Catastrophe as the Factory of the Future
My inner left nerd wants to spin this tale further now, wants to write about the failure of the biennio rosso in Italy (1919–20), which led Gramsci to his theory of hegemony, and how this most practical and therefore to me most useful of all Marxist theoreticians in the last years of his work didn't analyze the Italian present to develop forward-looking strategies, but rather the American future of "Fordism," which no one in Italy could yet experience at that time; about Mario Tronti, one of the leading theorists of Italian operaismo, who after the failure of the 1968 revolts started reading "Marx in Detroit" (then the center of the global auto industry)—so here again: understanding and critiquing capitalism, the present, from its most advanced point, in order to develop forward-looking strategies.
But I think we can agree that would go too far here, so back to the substantive core. Marxian theory always dealt with the future, that's where its strength lay: discussing the strategic possibilities implied, or opening up in the structures of the new world, possibilities that would need to be organised in the now. I propose that we dare to do the same for a world in collapse. Without utopian voluntarism, but with what Gramsci really meant when he spoke of "pessimism of the intellect and optimism of the will": not silly, religious hopium, but courageous strategic perspectives that create empowerment precisely because they're not based on bullshit but on a ruthlessly honest analysis of the future.
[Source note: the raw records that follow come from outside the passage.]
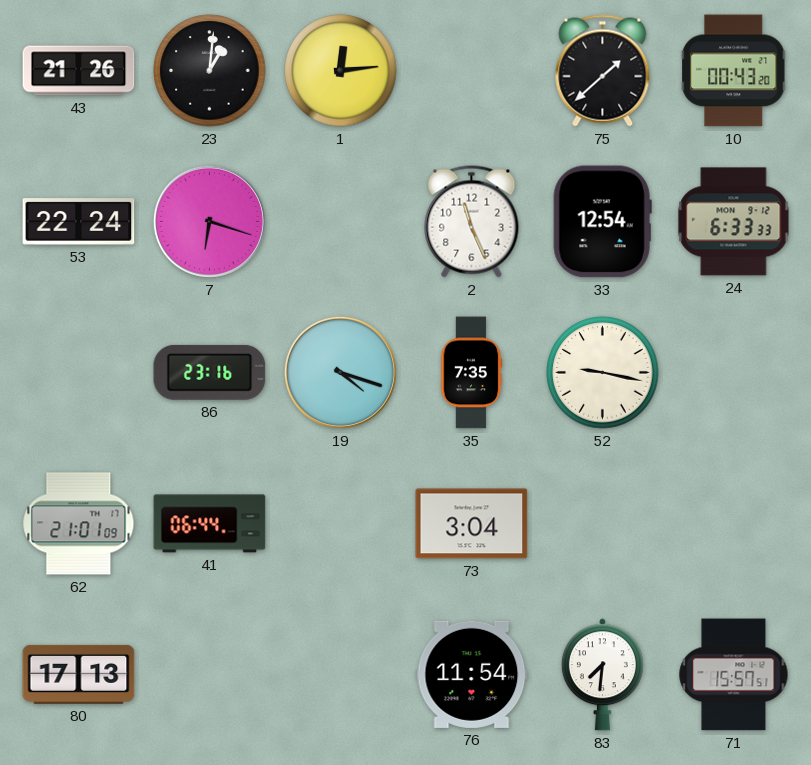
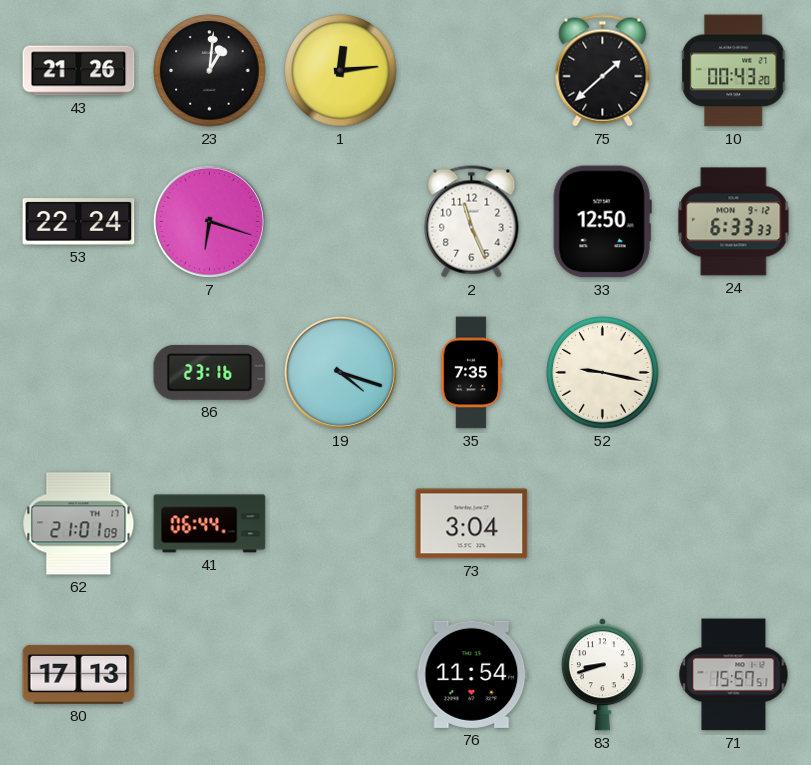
33: 12:54 -> 12:50
83: 7:31 -> 8:42
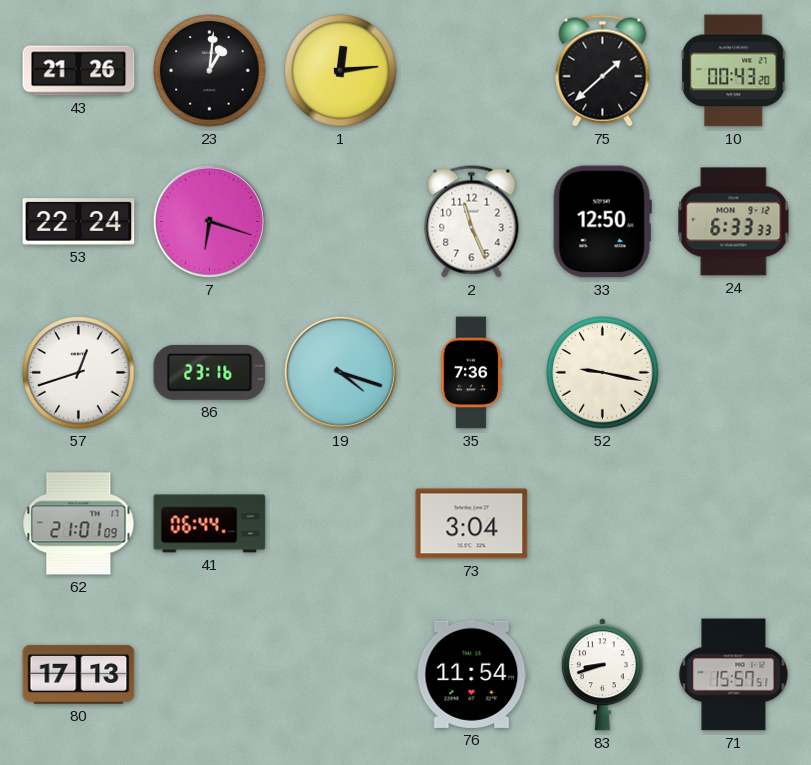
57: none -> 12:42
35: 7:35 -> 7:36
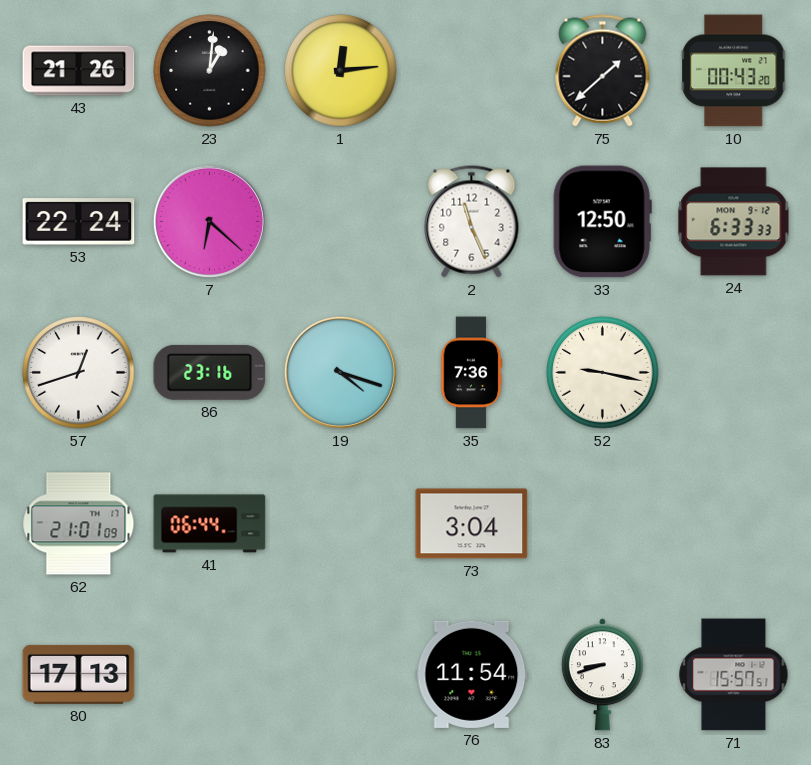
7: 6:18 -> 6:22
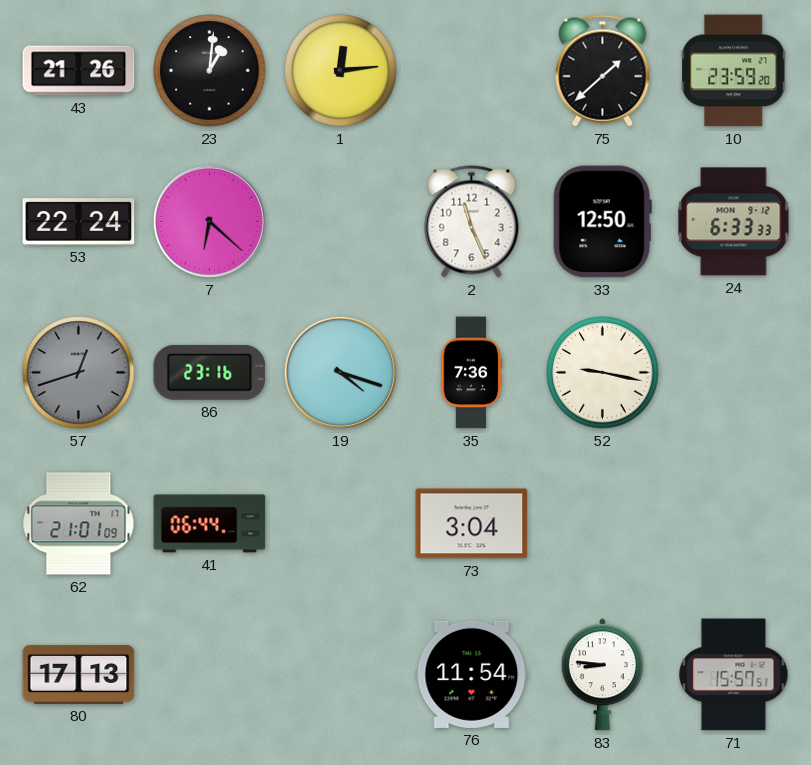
10: 00:43 -> 23:59
57 dial: white -> grey
83: 8:42 -> 8:46
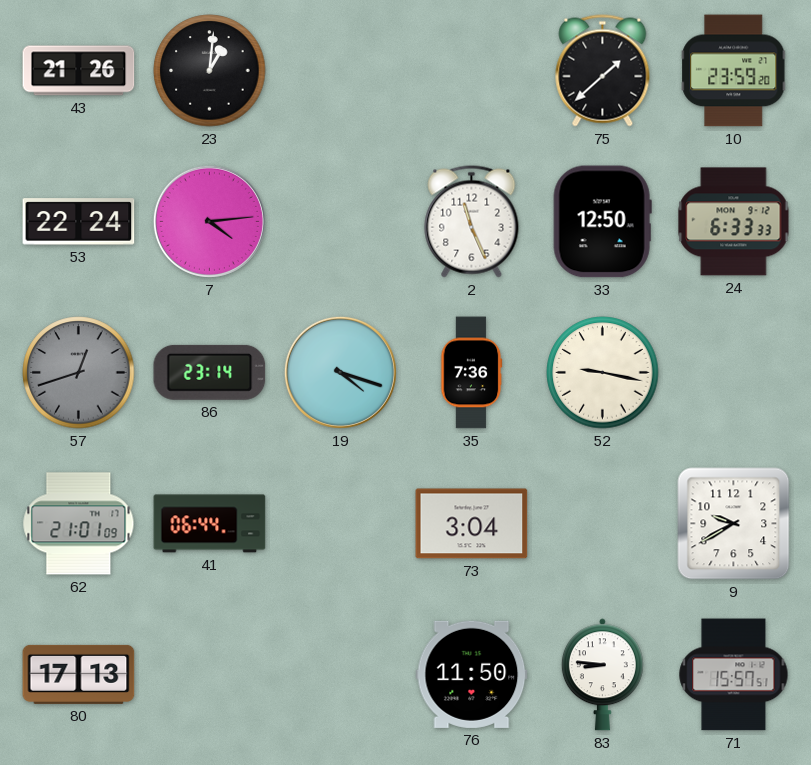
1: 12:14 -> none
7: 6:22 -> 4:14
86: 23:16 -> 23:14
9: none -> 9:40
76: 11:54 -> 11:50
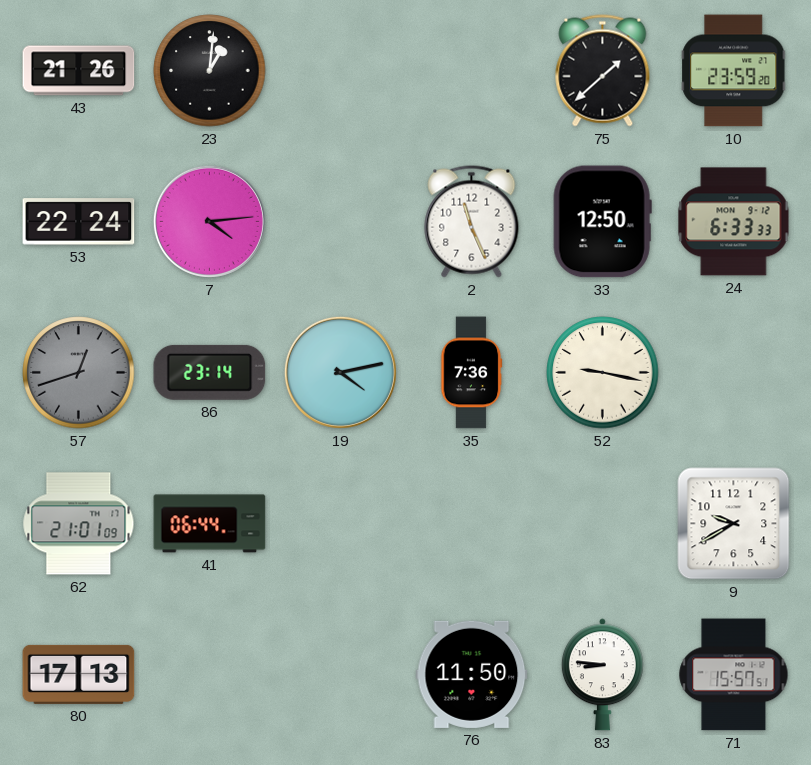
19: 4:18 -> 4:13
73: 3:04 -> none
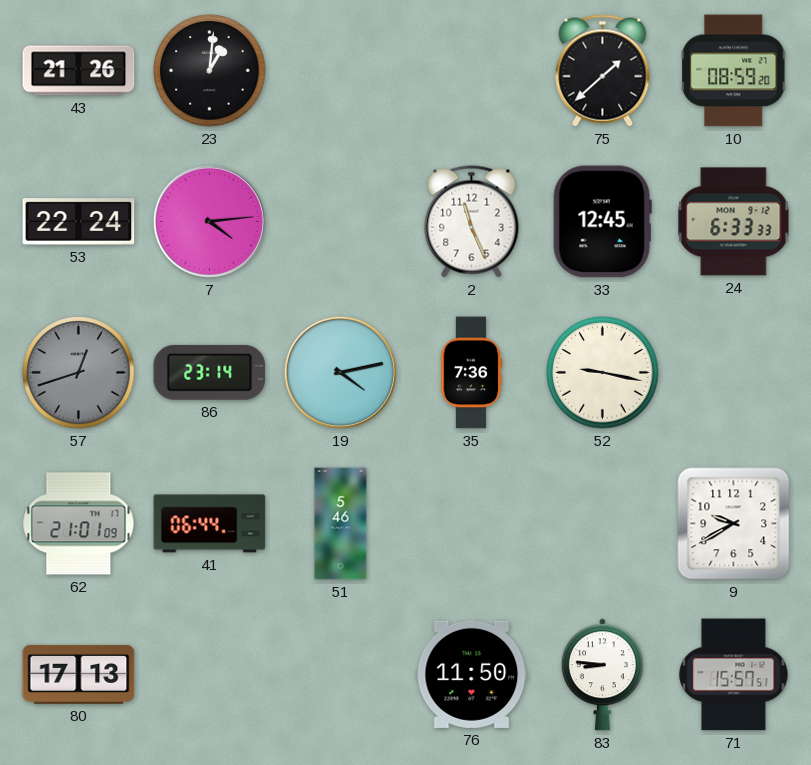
10: 23:59 -> 08:59
33: 12:50 -> 12:45
51: none -> 5:46
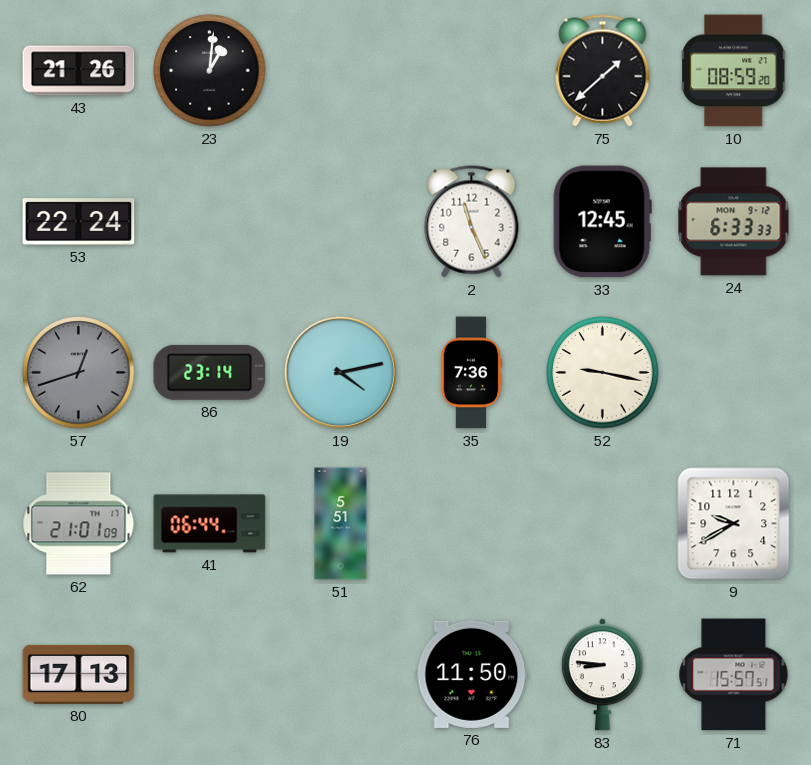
7: 4:14 -> none
51: 5:46 -> 5:51
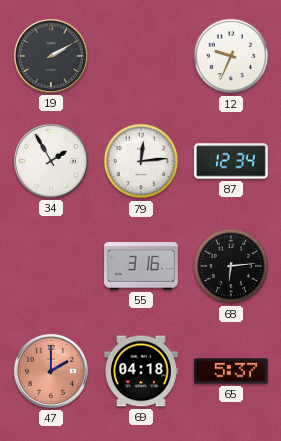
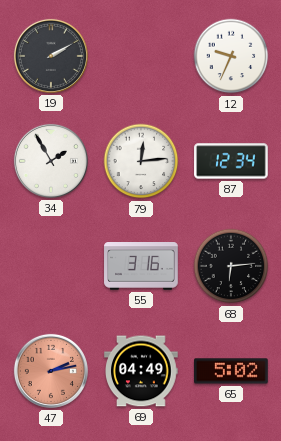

Which brings me back to the strategic line that I've been trying to develop on this blog since my own journey of discovery into our Swedish future (cf. the "Notes from the Future" texts from Sweden, autumn '23 (Öffnet in neuem Fenster)): that “catastrophe” is a strategic space we urgently need to occupy. Now I want to go a step further: starting from Marx's insight into the future strategic centrality of the factory in emerging industrial capitalism, I propose that we view "catastrophe" as the central location of the future in collapse. That we look at catastrophe as closely and in as much detail as Marx looked at the factory and Gramsci at Fordism: because that's where neww social relations can emerge, where the future will be produced. In collapse there will be more and more catastrophe, and these catastrophes will increasingly structure our societies—that is, influence them over the long-term.
No Strategy Without Simplification
To be sure, this proposal is grounded in the assumption, nowadays rejected by many of my Marxist comrades, that there is a place, a site in society that has a more strongly structuring effect (influence) on the rest of the system than other sites—that there is in a certain sense a "center," a "base," more precisely: a place where it makes strategic sense to intervene, because from there leverage can be exerted on other places/nodes/units in the system. A place from which the world could be lifted off its hinges, to stay in the image.
To be sure, collapse has just as little institutional center as capitalism does, this one place doesn't exist, it itself is a myth, a bit of magical thinking. But: whoever wants to formulate and implement strategies cannot afford to get stuck with the enumeration-Marxism of today's left, which strings together more and more places where it would be worthwhile to intervene strategically, where it's worthwhile to invest limited resources to generate social leverage (which is really all I ever talk about). Whoever wants to formulate strategies must sharpen their focus and concentrate, even when that means not reflecting every detail of an ultra complex reality: no strategy without simplification.
And given what we know on the one hand about a future in collapse (More and more Catastrophes, until catastrophe becomes a permanent state), and on the other hand about how strongly catastrophes influence people and societies, I think it makes sense to concentrate intellectually and strategically on the moment of catastrophe. In this blog, in my political work, and also in the second book that I'll publish next year again with Mandelbaum Verlag. Working title: Solidaristic Collapse-Politics: United Against Fear.